If you look at the market these days I think it has prevailed quite well. All Nokia N-series phones have Wi-Fi built and virtually all competing mobile device vendors have followed their lead. Apple has it, HTC has it, RIM now has blackberries with Wi-fi and even Sony Ericsson has now started to put Wi-Fi into their camera feature phones (e.g. the new C905).

The way I see it, Nokia has made good use of their first mover advantage and currently offers the widest range of services over Wi-Fi. Here's how I use the built in Wi-Fi in my N95:

  • Mobile web browsing (the number one application for every Wi-Fi enabled phone I guess), both the built in browser do a great job for surfing the web in general, using Google Reader for my RSS feeds, mobile banking, etc.
  • My second killer application: VoIP telephony with the built in SIP client. I guess Nokia is the only company that has so far integrated a full VoIP client integrated in their software. It's fully automatic. When I get home, the N95 senses my home Wi-Fi and automatically connects. It's fully replaced my landline cordless phone by now.
  • Automated podcast download: The podcasting application runs in the background and automatically downloads the latest podcasts when they appear. A very nice application and I've configured it in a way to only do it over Wi-Fi but not over cellular.
  • Mobile Web Server: Very cool application to access my phones address book, calendar, camera etc. via my notebook's web browser. Here are some more details in case you never heard about it before.
  • Picture upload to Flickr: When I travel to countries in which I only have an expensive mobile data subscription I rather wait to upload pictures to Flickr until I reach the cover of a Wi-Fi network. Shozu does a good job here with queuing pictures marked for upload and automatically sending them when a configured network becomes available.
  • e-mail: When at home, my e-mail client (Profimail) uses the Wi-Fi instead of the cellular connection. Very convenient and cost saving.
  • When I am traveling, I have my dongle dock with me and instead of communicating with the 3G network directly, most applications use Wi-Fi to the dongle dock which then sends out the data via 3G. Helps to save cost because in many country data over data only SIMs is much cheaper than a data add on to a SIM card with a decent voice tarrif.
  • Some people us the 3G connectivity and the Wi-Fi as a Wi-Fi bridge for other devices. I prefer my dongle dock but I am sure such a solution appeals as well.

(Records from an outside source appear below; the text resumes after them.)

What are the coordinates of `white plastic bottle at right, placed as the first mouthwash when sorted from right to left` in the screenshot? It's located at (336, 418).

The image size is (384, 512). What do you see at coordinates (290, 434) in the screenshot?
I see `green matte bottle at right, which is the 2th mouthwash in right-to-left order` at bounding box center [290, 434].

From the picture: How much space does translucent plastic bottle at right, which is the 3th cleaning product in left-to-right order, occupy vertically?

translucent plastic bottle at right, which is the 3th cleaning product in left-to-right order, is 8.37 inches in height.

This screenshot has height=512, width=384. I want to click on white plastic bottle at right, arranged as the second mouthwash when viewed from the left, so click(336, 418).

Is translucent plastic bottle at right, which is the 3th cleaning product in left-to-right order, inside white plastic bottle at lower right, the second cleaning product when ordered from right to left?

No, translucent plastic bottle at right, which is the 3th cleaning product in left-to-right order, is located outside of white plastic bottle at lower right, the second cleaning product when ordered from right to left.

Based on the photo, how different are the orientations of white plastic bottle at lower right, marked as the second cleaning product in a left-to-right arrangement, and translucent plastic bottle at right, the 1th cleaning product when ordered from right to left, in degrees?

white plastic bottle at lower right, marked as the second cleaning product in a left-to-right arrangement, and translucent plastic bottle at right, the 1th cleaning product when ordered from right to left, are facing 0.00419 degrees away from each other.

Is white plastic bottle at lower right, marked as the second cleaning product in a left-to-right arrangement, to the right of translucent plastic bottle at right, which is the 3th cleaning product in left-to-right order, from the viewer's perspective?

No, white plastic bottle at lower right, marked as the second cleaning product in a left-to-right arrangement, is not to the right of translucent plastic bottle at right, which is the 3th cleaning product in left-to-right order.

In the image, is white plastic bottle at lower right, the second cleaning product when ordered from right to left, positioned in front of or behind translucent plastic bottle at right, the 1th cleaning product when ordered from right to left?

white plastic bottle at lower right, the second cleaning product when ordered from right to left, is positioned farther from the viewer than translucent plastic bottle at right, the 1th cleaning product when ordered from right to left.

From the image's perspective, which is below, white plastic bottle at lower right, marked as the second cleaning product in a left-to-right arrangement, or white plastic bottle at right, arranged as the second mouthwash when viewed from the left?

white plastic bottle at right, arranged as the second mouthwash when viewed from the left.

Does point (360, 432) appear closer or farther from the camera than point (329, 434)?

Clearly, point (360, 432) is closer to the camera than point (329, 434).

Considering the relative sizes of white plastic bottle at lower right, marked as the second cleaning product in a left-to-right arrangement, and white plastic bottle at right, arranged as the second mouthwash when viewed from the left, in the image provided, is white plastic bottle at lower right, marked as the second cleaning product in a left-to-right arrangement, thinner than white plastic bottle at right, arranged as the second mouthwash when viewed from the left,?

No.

To see how the competition has reacted in the meantime here's a question to those with a non-Nokia smartphone: Which applications does your device offer today and which of those do you use?

2 thoughts on “Lots of Wi-Fi in Smartphones These Days”

  1. Outside of VoIP (which I am really debating on starting), I prety much do all of the same things with my N95. Having Wi-Fi is a big help there, but more than that, the applications that take advantage od it.

    The key one is the Mobile Web Server for me, and then its all about browsing and email.

  2. I use Apple IPod touch for browsing and emails at home over Wi-Fi and it is very good. But IM’s doesnt run on the background, i have to keep IM app open all the time. There are some new exciting features from App store too.

    And Congratulations for this post has been labled as best post of the week.